Would like to take my kids to see them but think it has lost the charm it had when I was young and you had the buskers and the man with the donkey etc...and all free! On principle hate paying to see a natural landscape and don't need anyone to interpret the cliff for me thanks!


----------



## Hans (8 Jul 2010)

Oh my God Sliabh Liag looks fantastic I'm off there next week to walk it after seing that video.  I have visited all the other places mentioned but that looks fantastic compared to them I have climbed C Patrick in Mayo a few times and really enjoyed that.

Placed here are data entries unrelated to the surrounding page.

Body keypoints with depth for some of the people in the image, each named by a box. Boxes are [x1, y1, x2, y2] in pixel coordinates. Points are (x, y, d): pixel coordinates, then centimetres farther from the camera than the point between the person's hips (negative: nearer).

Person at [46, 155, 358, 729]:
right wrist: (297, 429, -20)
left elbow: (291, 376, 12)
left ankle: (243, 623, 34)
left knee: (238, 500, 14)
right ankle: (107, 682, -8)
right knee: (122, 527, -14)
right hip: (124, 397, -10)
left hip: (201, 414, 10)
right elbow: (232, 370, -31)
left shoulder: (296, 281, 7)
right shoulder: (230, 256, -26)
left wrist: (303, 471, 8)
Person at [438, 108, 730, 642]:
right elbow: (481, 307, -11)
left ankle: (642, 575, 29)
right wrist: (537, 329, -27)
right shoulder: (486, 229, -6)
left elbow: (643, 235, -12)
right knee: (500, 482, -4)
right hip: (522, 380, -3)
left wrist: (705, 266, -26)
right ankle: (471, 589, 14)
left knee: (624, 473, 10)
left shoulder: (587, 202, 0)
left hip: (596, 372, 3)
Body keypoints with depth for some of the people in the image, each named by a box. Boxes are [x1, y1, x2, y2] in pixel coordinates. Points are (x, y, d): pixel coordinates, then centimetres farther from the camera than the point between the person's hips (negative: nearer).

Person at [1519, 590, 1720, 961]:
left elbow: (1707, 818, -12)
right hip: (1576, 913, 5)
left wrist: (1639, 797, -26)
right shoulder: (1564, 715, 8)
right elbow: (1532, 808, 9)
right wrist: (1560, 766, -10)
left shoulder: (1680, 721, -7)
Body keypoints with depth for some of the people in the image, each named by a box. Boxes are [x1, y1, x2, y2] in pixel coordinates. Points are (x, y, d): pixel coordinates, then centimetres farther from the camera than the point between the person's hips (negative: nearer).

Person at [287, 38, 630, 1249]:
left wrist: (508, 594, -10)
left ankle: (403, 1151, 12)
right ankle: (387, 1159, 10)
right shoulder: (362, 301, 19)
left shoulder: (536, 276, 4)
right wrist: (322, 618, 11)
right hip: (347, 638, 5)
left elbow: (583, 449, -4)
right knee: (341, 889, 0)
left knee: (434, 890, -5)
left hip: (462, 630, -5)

Can anyone recomend a nice place to stay near the walk I'd like a nice 3 or 4 star hotel.


----------



## seantheman (8 Jul 2010)

Hans said:


> Can anyone recomend a nice place to stay near the walk I'd like a nice 3 or 4 star hotel.


 
Any of Kilcar, Glencolmcille,Ardara or Carrick would make a good base for exploring this area.If you really want to push the boat out, there's  or http://www.harveyspoint.com/ just outside Donegal Town


----------



## tosullivan (9 Jul 2010)

another for the GC.  Just visited there last Autumn and its smaller than I expected but it was better by far from when we visited the cliffs a few yrs back.  I think its a fiver to park but the scenery up around there is great and some great small towns aswell.  Bushmills is up the road.  Never got a chance to do the ropey bridge though


----------



## Boyd (9 Jul 2010)

-1 on Bushmills, painted kerbstones ain't my scene. I much preferred Ballycastle....


----------